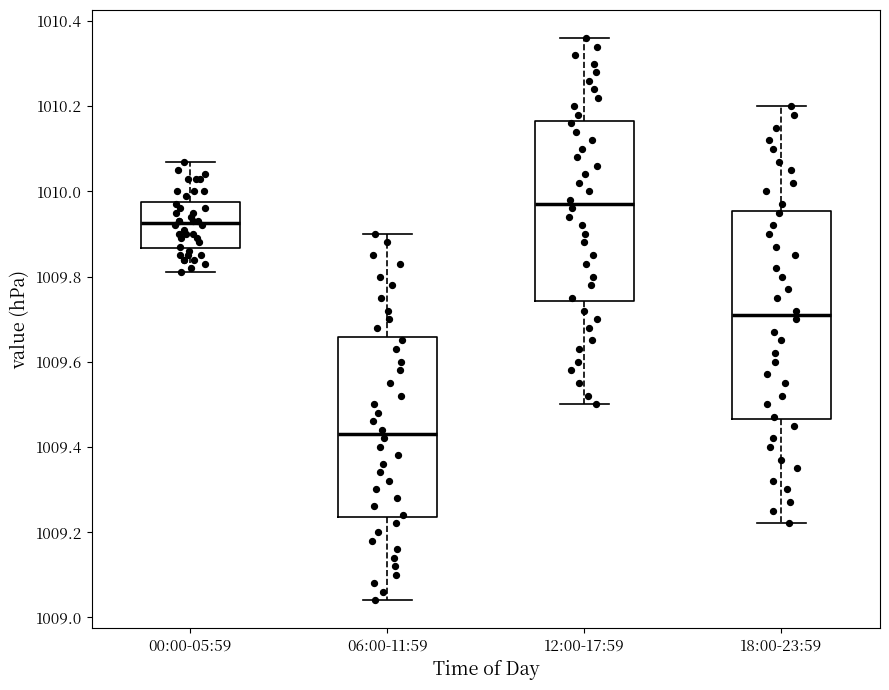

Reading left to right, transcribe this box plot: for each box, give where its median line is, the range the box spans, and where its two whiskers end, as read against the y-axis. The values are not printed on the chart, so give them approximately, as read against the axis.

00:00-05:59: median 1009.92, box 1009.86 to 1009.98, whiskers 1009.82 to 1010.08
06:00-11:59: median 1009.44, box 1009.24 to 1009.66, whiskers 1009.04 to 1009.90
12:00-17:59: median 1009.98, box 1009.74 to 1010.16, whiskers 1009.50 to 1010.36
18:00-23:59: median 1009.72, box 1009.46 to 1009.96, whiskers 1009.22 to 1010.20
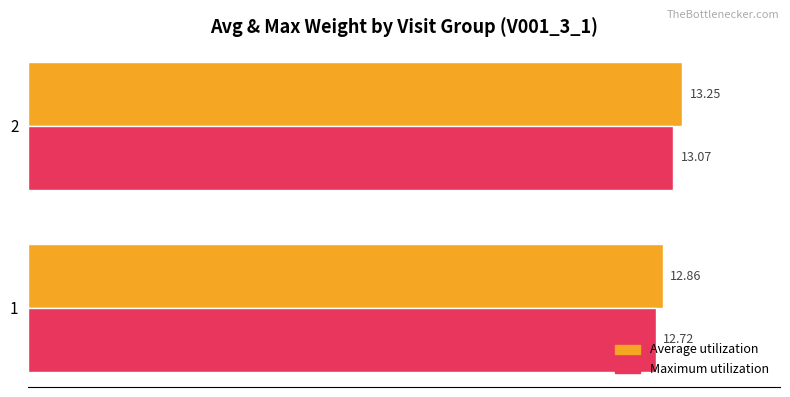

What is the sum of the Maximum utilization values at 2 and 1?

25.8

*-*-*

• [What is required]:
Recast every line of the material above as a Markdown table with columns headed "No." and "Text": number the rows in order, skip blank lines, and leave the pictures out.

• [Response below]:
| No. | Text |
|---|---|
| 1 | Reading left to right, transcribe this box plot: for each box, give where its median line is, the range the box spans, and where its two whiskers end, as read against the y-axis. The values are not printed on the chart, so give them approximately, as read against the axis. |
| 2 | 00:00-05:59: median 1009.92, box 1009.86 to 1009.98, whiskers 1009.82 to 1010.08 |
| 3 | 06:00-11:59: median 1009.44, box 1009.24 to 1009.66, whiskers 1009.04 to 1009.90 |
| 4 | 12:00-17:59: median 1009.98, box 1009.74 to 1010.16, whiskers 1009.50 to 1010.36 |
| 5 | 18:00-23:59: median 1009.72, box 1009.46 to 1009.96, whiskers 1009.22 to 1010.20 |
| 6 | What is the sum of the Maximum utilization values at 2 and 1? |
| 7 | 25.8 |